Based on the assessment of the nature of knowledge, this paper affirms that without measurement, there is no knowledge. To comprehend, use, and improve knowledge, people need to include measurement tools to manage and understand knowledge. The failure to do so may mean that knowledge cannot exist in an identifiable way for human use, or understanding. The limited nature of human thought (which births knowledge) also explains why measurable instruments define knowledge. Indeed, because thoughts are fragmented, knowledge also exists in a fragmented and limited form. It is incomprehensible to imagine that knowledge is boundless, when human thought (which causes its existence) is fragmented and limited. Therefore, although human thoughts could produce boundless ideas, they are still fixated on material elements (the human brain), which are finite and limited.

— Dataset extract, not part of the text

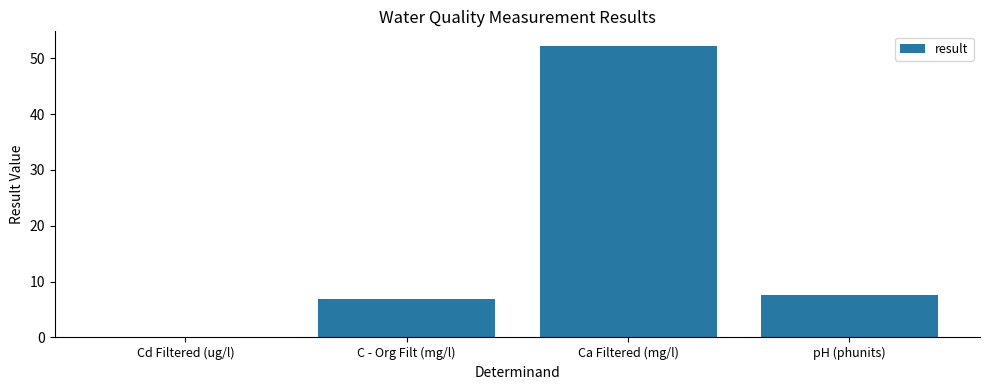

Between Ca Filtered (mg/l) and pH (phunits), which is larger?

Ca Filtered (mg/l)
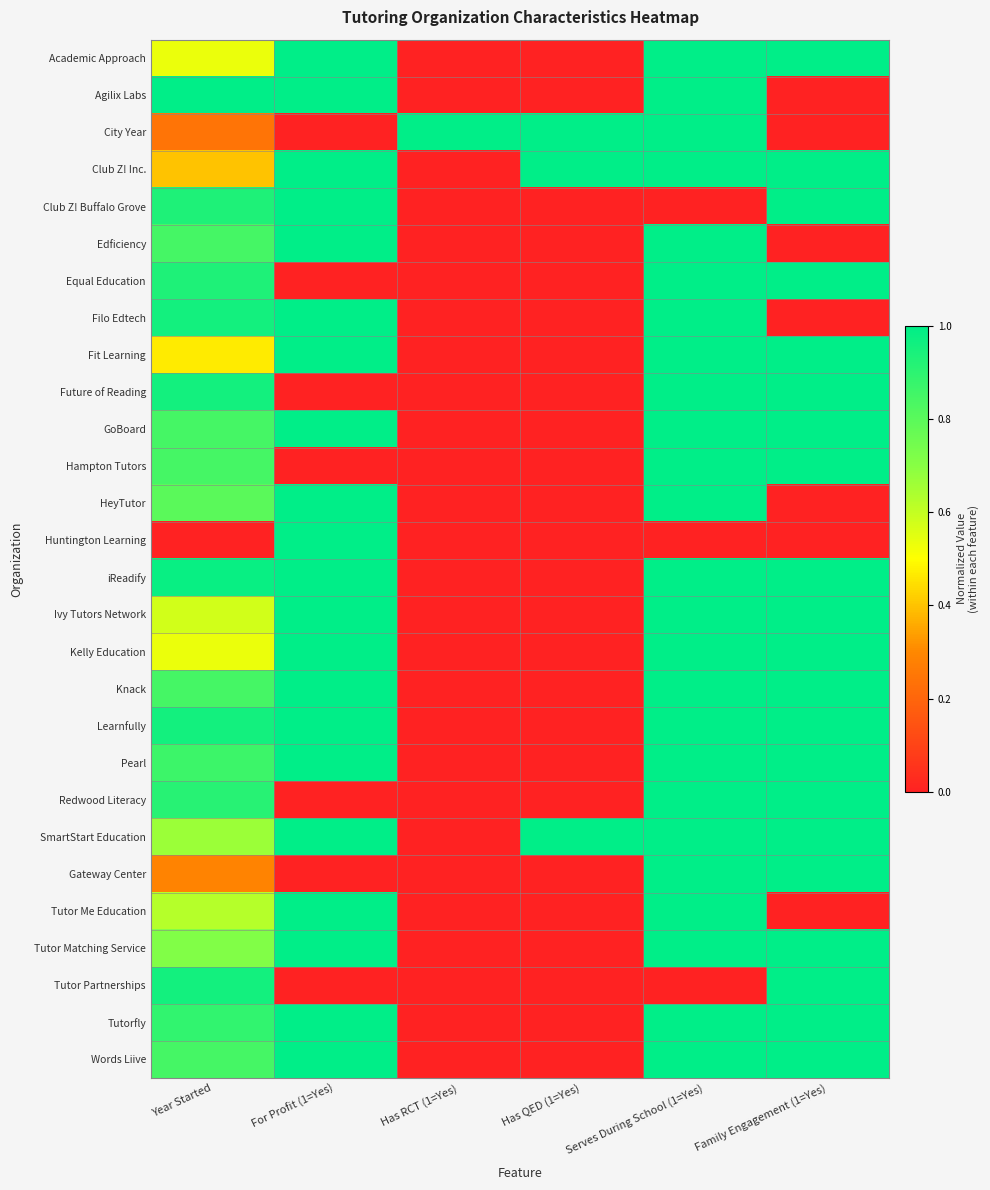

How many series are shown in this chart?

28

The main problem associated with understanding human knowledge as a function of human measurement is the inconsistencies that these human measurements produce when they evaluate knowledge and predict human behavior. This paper shows that this argument has dominated most criticisms for knowledge measurement techniques, such as self-reporting. However, a deeper assessment of this issue reveals that methodological flaws explain most of the problems associated with these measurement tools. Nonetheless, the importance of measurement techniques in knowledge acquisition stems from understanding the nature of knowledge and its constituents. Stated differently, knowledge is a finite concept that develops from finite elements that outline its limits.
Hunt, Darwin. “The Concept of Knowledge and how to Measure it.” Journal of Intellectual Capital 4.1 (2003): 100-113. Print.
Krishnamurti, Jiddu. Mind Without Measure: The Root Cause of Confusion. 2013. Web.
Weisburd, David and Britt Chester. Statistics in Criminal Justice, New York: Springer, 2007. Print.